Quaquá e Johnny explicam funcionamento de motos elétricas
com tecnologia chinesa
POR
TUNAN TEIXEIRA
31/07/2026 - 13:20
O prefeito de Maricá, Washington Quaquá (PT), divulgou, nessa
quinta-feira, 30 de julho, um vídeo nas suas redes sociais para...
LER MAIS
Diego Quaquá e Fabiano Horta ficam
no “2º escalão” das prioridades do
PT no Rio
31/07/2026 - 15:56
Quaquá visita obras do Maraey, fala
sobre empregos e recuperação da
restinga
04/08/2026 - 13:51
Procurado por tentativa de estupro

...

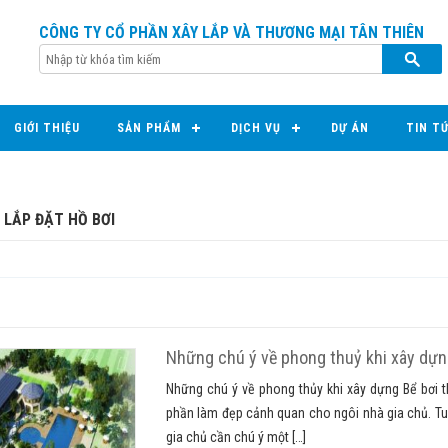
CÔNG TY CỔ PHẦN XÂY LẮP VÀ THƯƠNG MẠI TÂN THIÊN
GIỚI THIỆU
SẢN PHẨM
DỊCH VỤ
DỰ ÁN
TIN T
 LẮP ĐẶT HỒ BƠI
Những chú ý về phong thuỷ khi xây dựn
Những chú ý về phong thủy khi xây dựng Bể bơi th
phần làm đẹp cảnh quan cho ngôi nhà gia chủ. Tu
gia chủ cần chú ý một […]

* * *

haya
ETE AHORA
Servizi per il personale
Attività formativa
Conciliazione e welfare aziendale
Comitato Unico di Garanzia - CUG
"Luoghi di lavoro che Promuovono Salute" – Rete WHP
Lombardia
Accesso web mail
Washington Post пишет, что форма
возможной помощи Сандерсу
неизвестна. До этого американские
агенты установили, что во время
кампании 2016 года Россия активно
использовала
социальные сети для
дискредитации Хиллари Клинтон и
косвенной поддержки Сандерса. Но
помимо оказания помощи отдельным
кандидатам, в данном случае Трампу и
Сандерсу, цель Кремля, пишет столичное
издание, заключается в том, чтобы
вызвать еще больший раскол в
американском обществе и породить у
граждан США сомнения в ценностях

AIM OF THE TASK — Copy the text of the rows above word for word, from the line containing "Quaquá e Johnny" up to and including the line containing "Procurado por tentativa de estupro".

WRITTEN RESPONSE —
Quaquá e Johnny explicam funcionamento de motos elétricas
com tecnologia chinesa
POR
TUNAN TEIXEIRA
31/07/2026 - 13:20
O prefeito de Maricá, Washington Quaquá (PT), divulgou, nessa
quinta-feira, 30 de julho, um vídeo nas suas redes sociais para...
LER MAIS
Diego Quaquá e Fabiano Horta ficam
no “2º escalão” das prioridades do
PT no Rio
31/07/2026 - 15:56
Quaquá visita obras do Maraey, fala
sobre empregos e recuperação da
restinga
04/08/2026 - 13:51
Procurado por tentativa de estupro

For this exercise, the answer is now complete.